Start of Data to process
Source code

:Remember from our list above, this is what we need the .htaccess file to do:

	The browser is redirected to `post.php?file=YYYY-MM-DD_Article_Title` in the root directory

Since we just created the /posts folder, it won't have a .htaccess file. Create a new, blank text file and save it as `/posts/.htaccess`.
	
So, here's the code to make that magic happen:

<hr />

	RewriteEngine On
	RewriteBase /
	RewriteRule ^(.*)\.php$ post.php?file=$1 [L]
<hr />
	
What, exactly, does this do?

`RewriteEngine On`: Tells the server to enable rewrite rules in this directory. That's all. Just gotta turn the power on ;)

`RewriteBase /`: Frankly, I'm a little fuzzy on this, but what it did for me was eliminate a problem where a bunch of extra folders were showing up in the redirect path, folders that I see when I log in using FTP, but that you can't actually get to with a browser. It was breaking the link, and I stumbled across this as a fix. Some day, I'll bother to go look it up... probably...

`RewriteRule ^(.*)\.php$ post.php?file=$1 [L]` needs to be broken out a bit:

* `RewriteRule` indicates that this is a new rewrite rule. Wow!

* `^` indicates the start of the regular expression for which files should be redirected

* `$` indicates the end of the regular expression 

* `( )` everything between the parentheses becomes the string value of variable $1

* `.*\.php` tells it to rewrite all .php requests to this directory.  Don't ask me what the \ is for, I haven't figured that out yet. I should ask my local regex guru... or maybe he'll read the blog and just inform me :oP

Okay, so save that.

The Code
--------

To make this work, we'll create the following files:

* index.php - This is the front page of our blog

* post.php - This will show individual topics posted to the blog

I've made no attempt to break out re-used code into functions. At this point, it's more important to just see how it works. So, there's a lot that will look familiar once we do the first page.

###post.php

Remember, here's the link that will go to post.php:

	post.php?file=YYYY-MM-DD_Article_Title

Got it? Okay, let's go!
End of Data to process
> **Task brief**
Output the lines above as a Markdown table with two columns, Row and Line. Skip the blank lines.

> **Task answer**
| Row | Line |
|---|---|
| 1 | Source code |
| 2 | :Remember from our list above, this is what we need the .htaccess file to do: |
| 3 | 	The browser is redirected to `post.php?file=YYYY-MM-DD_Article_Title` in the root directory |
| 4 | Since we just created the /posts folder, it won't have a .htaccess file. Create a new, blank text file and save it as `/posts/.htaccess`. |
| 5 | So, here's the code to make that magic happen: |
| 6 | <hr /> |
| 7 | 	RewriteEngine On |
| 8 | 	RewriteBase / |
| 9 | 	RewriteRule ^(.*)\.php$ post.php?file=$1 [L] |
| 10 | <hr /> |
| 11 | What, exactly, does this do? |
| 12 | `RewriteEngine On`: Tells the server to enable rewrite rules in this directory. That's all. Just gotta turn the power on ;) |
| 13 | `RewriteBase /`: Frankly, I'm a little fuzzy on this, but what it did for me was eliminate a problem where a bunch of extra folders were showing up in the redirect path, folders that I see when I log in using FTP, but that you can't actually get to with a browser. It was breaking the link, and I stumbled across this as a fix. Some day, I'll bother to go look it up... probably... |
| 14 | `RewriteRule ^(.*)\.php$ post.php?file=$1 [L]` needs to be broken out a bit: |
| 15 | * `RewriteRule` indicates that this is a new rewrite rule. Wow! |
| 16 | * `^` indicates the start of the regular expression for which files should be redirected |
| 17 | * `$` indicates the end of the regular expression  |
| 18 | * `( )` everything between the parentheses becomes the string value of variable $1 |
| 19 | * `.*\.php` tells it to rewrite all .php requests to this directory.  Don't ask me what the \ is for, I haven't figured that out yet. I should ask my local regex guru... or maybe he'll read the blog and just inform me :oP |
| 20 | Okay, so save that. |
| 21 | The Code |
| 22 | -------- |
| 23 | To make this work, we'll create the following files: |
| 24 | * index.php - This is the front page of our blog |
| 25 | * post.php - This will show individual topics posted to the blog |
| 26 | I've made no attempt to break out re-used code into functions. At this point, it's more important to just see how it works. So, there's a lot that will look familiar once we do the first page. |
| 27 | ###post.php |
| 28 | Remember, here's the link that will go to post.php: |
| 29 | 	post.php?file=YYYY-MM-DD_Article_Title |
| 30 | Got it? Okay, let's go! |